:: What to produce ::
The records are to be restated in their entirety, word for word.

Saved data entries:
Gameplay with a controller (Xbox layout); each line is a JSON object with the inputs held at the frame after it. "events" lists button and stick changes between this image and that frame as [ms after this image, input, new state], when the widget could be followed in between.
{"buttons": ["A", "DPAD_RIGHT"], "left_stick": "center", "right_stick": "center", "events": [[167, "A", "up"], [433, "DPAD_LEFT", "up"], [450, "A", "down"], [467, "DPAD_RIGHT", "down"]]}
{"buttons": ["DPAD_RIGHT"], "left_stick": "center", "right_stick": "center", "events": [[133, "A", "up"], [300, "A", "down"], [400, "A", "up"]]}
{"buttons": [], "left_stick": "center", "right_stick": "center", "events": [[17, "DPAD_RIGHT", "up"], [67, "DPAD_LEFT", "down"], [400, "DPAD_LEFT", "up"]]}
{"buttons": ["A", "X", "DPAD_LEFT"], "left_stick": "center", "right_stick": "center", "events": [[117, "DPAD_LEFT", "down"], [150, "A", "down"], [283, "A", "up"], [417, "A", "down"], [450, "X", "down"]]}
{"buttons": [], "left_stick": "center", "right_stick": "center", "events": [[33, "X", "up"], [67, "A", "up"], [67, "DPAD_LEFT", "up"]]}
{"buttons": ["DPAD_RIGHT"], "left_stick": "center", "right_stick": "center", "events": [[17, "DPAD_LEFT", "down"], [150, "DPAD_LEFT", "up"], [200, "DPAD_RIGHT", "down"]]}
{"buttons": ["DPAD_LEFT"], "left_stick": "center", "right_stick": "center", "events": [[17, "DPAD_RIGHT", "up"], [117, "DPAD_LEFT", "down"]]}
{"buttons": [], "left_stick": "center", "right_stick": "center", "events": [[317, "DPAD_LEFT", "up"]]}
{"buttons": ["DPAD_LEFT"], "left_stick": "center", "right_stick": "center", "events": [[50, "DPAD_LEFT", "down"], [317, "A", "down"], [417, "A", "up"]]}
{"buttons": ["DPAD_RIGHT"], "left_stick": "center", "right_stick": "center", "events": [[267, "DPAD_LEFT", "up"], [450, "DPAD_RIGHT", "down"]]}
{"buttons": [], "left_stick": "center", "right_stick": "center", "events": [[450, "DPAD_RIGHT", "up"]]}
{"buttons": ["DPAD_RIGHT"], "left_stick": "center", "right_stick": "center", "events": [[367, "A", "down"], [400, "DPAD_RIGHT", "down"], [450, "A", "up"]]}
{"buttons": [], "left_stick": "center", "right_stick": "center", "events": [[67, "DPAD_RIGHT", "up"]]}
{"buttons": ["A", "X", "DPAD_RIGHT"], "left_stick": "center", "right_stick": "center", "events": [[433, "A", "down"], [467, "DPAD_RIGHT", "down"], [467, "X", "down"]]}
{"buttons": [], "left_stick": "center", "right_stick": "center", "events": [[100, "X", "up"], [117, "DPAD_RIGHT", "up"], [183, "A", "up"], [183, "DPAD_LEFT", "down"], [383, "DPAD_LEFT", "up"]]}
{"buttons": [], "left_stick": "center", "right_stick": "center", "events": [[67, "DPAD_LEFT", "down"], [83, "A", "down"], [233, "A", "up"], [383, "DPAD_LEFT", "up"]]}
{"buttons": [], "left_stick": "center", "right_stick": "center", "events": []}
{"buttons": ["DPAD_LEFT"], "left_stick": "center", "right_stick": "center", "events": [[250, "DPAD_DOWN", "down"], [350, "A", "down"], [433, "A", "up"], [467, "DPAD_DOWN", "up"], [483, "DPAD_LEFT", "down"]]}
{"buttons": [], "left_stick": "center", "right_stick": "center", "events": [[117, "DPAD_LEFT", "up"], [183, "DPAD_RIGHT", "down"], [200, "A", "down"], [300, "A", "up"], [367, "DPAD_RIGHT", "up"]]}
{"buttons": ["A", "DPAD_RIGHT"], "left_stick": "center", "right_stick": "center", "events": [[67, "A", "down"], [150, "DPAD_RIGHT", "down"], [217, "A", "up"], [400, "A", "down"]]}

:: Response to this exercise ::
Gameplay with a controller (Xbox layout); each line is a JSON object with the inputs held at the frame after it. "events" lists button and stick changes between this image and that frame as [ms after this image, input, new state], when the widget could be followed in between.
{"buttons": ["A", "DPAD_RIGHT"], "left_stick": "center", "right_stick": "center", "events": [[167, "A", "up"], [433, "DPAD_LEFT", "up"], [450, "A", "down"], [467, "DPAD_RIGHT", "down"]]}
{"buttons": ["DPAD_RIGHT"], "left_stick": "center", "right_stick": "center", "events": [[133, "A", "up"], [300, "A", "down"], [400, "A", "up"]]}
{"buttons": [], "left_stick": "center", "right_stick": "center", "events": [[17, "DPAD_RIGHT", "up"], [67, "DPAD_LEFT", "down"], [400, "DPAD_LEFT", "up"]]}
{"buttons": ["A", "X", "DPAD_LEFT"], "left_stick": "center", "right_stick": "center", "events": [[117, "DPAD_LEFT", "down"], [150, "A", "down"], [283, "A", "up"], [417, "A", "down"], [450, "X", "down"]]}
{"buttons": [], "left_stick": "center", "right_stick": "center", "events": [[33, "X", "up"], [67, "A", "up"], [67, "DPAD_LEFT", "up"]]}
{"buttons": ["DPAD_RIGHT"], "left_stick": "center", "right_stick": "center", "events": [[17, "DPAD_LEFT", "down"], [150, "DPAD_LEFT", "up"], [200, "DPAD_RIGHT", "down"]]}
{"buttons": ["DPAD_LEFT"], "left_stick": "center", "right_stick": "center", "events": [[17, "DPAD_RIGHT", "up"], [117, "DPAD_LEFT", "down"]]}
{"buttons": [], "left_stick": "center", "right_stick": "center", "events": [[317, "DPAD_LEFT", "up"]]}
{"buttons": ["DPAD_LEFT"], "left_stick": "center", "right_stick": "center", "events": [[50, "DPAD_LEFT", "down"], [317, "A", "down"], [417, "A", "up"]]}
{"buttons": ["DPAD_RIGHT"], "left_stick": "center", "right_stick": "center", "events": [[267, "DPAD_LEFT", "up"], [450, "DPAD_RIGHT", "down"]]}
{"buttons": [], "left_stick": "center", "right_stick": "center", "events": [[450, "DPAD_RIGHT", "up"]]}
{"buttons": ["DPAD_RIGHT"], "left_stick": "center", "right_stick": "center", "events": [[367, "A", "down"], [400, "DPAD_RIGHT", "down"], [450, "A", "up"]]}
{"buttons": [], "left_stick": "center", "right_stick": "center", "events": [[67, "DPAD_RIGHT", "up"]]}
{"buttons": ["A", "X", "DPAD_RIGHT"], "left_stick": "center", "right_stick": "center", "events": [[433, "A", "down"], [467, "DPAD_RIGHT", "down"], [467, "X", "down"]]}
{"buttons": [], "left_stick": "center", "right_stick": "center", "events": [[100, "X", "up"], [117, "DPAD_RIGHT", "up"], [183, "A", "up"], [183, "DPAD_LEFT", "down"], [383, "DPAD_LEFT", "up"]]}
{"buttons": [], "left_stick": "center", "right_stick": "center", "events": [[67, "DPAD_LEFT", "down"], [83, "A", "down"], [233, "A", "up"], [383, "DPAD_LEFT", "up"]]}
{"buttons": [], "left_stick": "center", "right_stick": "center", "events": []}
{"buttons": ["DPAD_LEFT"], "left_stick": "center", "right_stick": "center", "events": [[250, "DPAD_DOWN", "down"], [350, "A", "down"], [433, "A", "up"], [467, "DPAD_DOWN", "up"], [483, "DPAD_LEFT", "down"]]}
{"buttons": [], "left_stick": "center", "right_stick": "center", "events": [[117, "DPAD_LEFT", "up"], [183, "DPAD_RIGHT", "down"], [200, "A", "down"], [300, "A", "up"], [367, "DPAD_RIGHT", "up"]]}
{"buttons": ["A", "DPAD_RIGHT"], "left_stick": "center", "right_stick": "center", "events": [[67, "A", "down"], [150, "DPAD_RIGHT", "down"], [217, "A", "up"], [400, "A", "down"]]}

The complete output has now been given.